I wanted to point out a use case that catches my attention and probably would have saved some problems with race conditions when sending messages in an async messaging platform and still have events that need to be ordered. In an distributed system sending messages/events to other systems and attaching a ulid to the message would help prevent or detect race conditions, it won’t guarantee that my messages arrived in order but at least I would know that I got a message older than a message that I already received. Helping detect and remediate the situation that might have generated a race condition. Well this is not a bulletproof approach but would helped to detect some of this situations.

Example

As an example I would show how to generate a ulid in python but other languages should be pretty similar. The example I used python-ulid and iPython interpreter.

Python 3.7.5 (default, Nov  1 2019, 02:16:32)
Type 'copyright', 'credits' or 'license' for more information
IPython 7.16.1 -- An enhanced Interactive Python. Type '?' for help.

In [1]: from ulid import ULID

In [2]: ULID()
Out[2]: ULID(01EBVTVMGED7CVDDE8A0JDTQKZ)

In [3]: ULID()
Out[3]: ULID(01EBVTVP8HHF971ZMB2RQFQW8W)

In [4]: ULID()
Out[4]: ULID(01EBVTVQQ6K47WC9ZN9F3T6EBZ)

As we can see the values generated where sortable in time.
Now we can generate a ulid and extract the timestamp from it

Python 3.7.5 (default, Nov  1 2019, 02:16:32)
Type 'copyright', 'credits' or 'license' for more information
IPython 7.16.1 -- An enhanced Interactive Python. Type '?' for help.

In [1]: from ulid import ULID

In [2]: ulid = ULID()

In [3]: ulid.timestamp
Out[3]: 1593293283.947

In [4]: ulid.milliseconds
Out[4]: 1593293283947

In [5]: ulid.datetime
Out[5]: datetime.datetime(2020, 6, 27, 21, 28, 3, 947000, tzinfo=datetime.timezone.utc)

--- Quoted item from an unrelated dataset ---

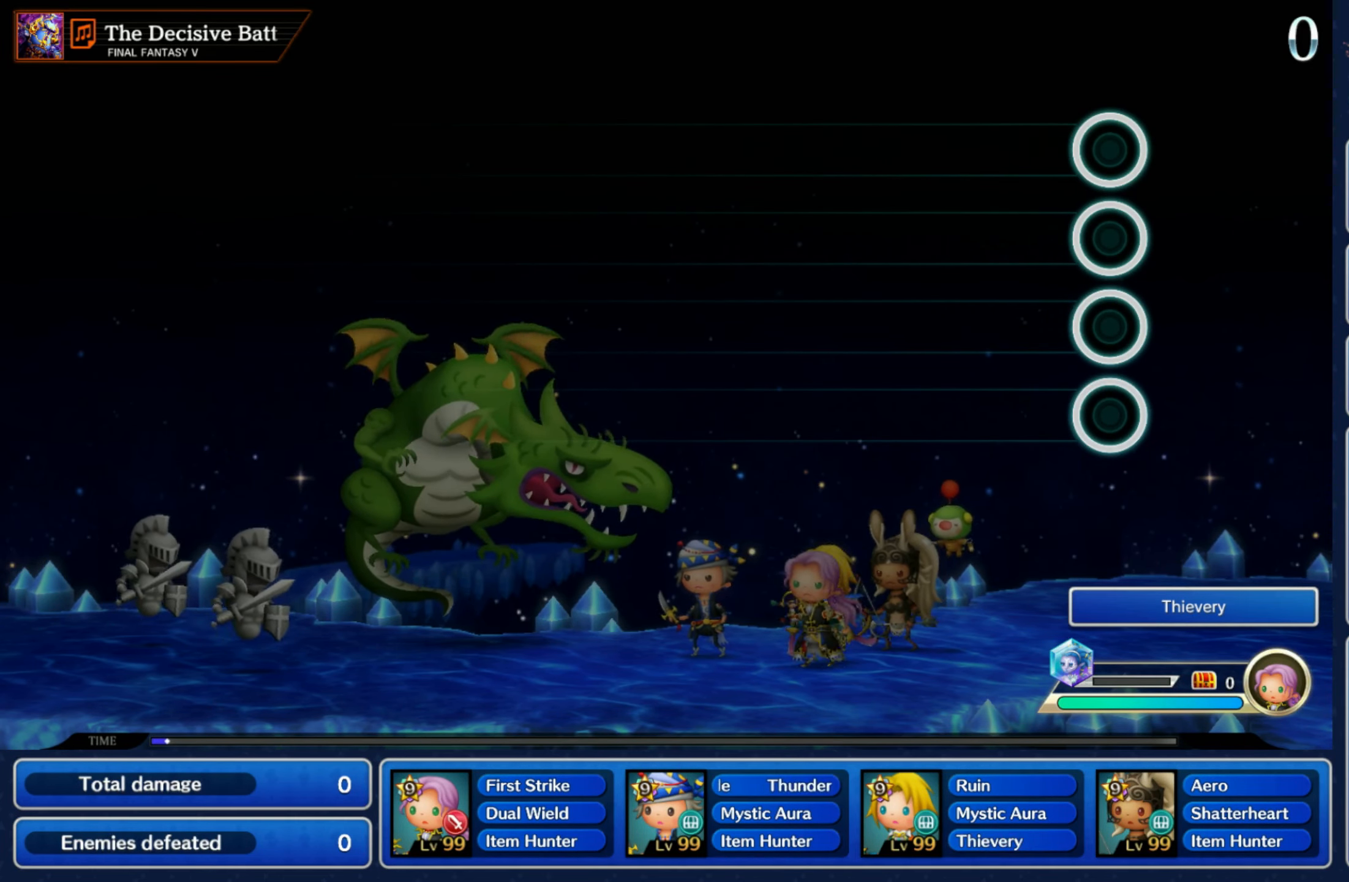
{"dt_ms": 500, "buttons": [], "left_stick": "center", "right_stick": "center", "events": [[50, "L2", "up"]]}
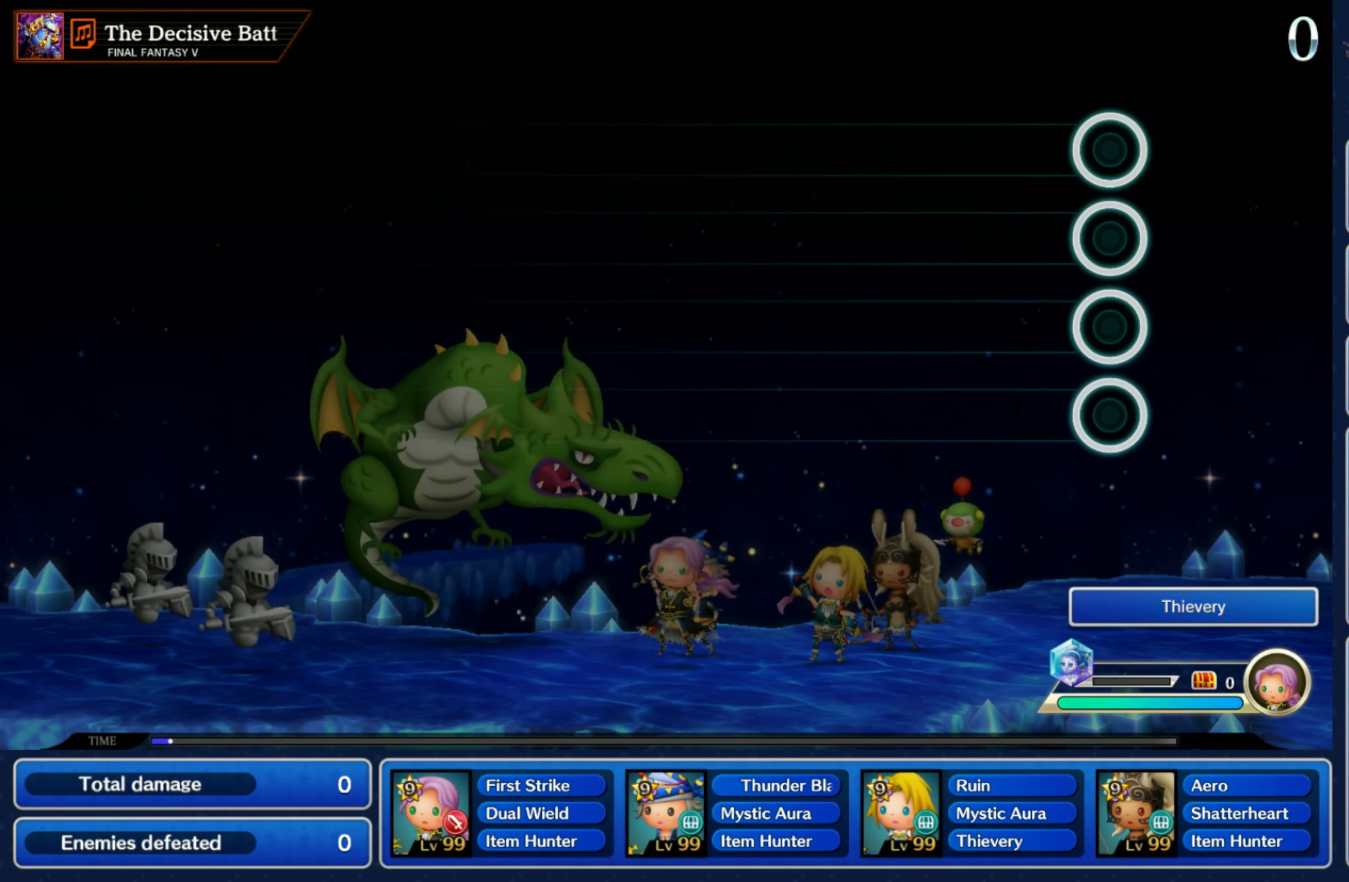
{"dt_ms": 500, "buttons": ["L1", "R1"], "left_stick": "center", "right_stick": "center", "events": [[150, "R1", "down"], [166, "L1", "down"]]}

And at last, I will show how easy is to swap from ulid to UUID, and UUID to ulid.

Python 3.7.5 (default, Nov  1 2019, 02:16:32)
Type 'copyright', 'credits' or 'license' for more information
IPython 7.16.1 -- An enhanced Interactive Python. Type '?' for help.

In [1]: from ulid import ULID

In [2]: uuid = ulid.to_uuid()

In [3]: ulid.from_uuid(uuid)
Out[3]: ULID(01EBVTW8KB5CWRHV0Q2BY5WSQA)

In [4]: ulid = ULID()

In [5]: ulid
Out[5]: ULID(01EBVV37GHRTGN0PKZ0VBS3SPM)

In [6]: ulid.to_uuid()
Out[6]: UUID('0172f7b1-9e11-c6a1-505a-7f06d791e6d4')

In [7]:  uuid = ulid.to_uuid()

In [8]: ulid.from_uuid(uuid)
Out[8]: ULID(01EBVV37GHRTGN0PKZ0VBS3SPM)

Conclusion

With this post I wanted to share something I learnt by digging how things work under the hood, and I wanted to share it because this might give other developers more tricks to solve issues in a different way or make their implementations much easier or simpler.
I know ulid won’t replace UUIDs because of the fact that both probably compliment each other and one covers use cases the other doesn’t. As I mentioned a few times already it would depend on the use cases. I would still use UUIDs when I need them to be completely random and being random is a must or need. But I would use ulid when the use case is not sensitive to having the timestamp embedded in the ID, then I would choose to generate them with ulid generator, you never know when it would be useful, and if the ulid was generated and then stored as UUID you can always recover the timestamp from the UUID if you stored it as UUID. Since they are compatible there would be some benefits to generating the UUID from a ulid generator and convert to UUID.
And as I already mentioned I would definitely use it for use cases where we need some object ID ordered in time or sortable, when we need to also the timestamp of an event I would also choose the ulid.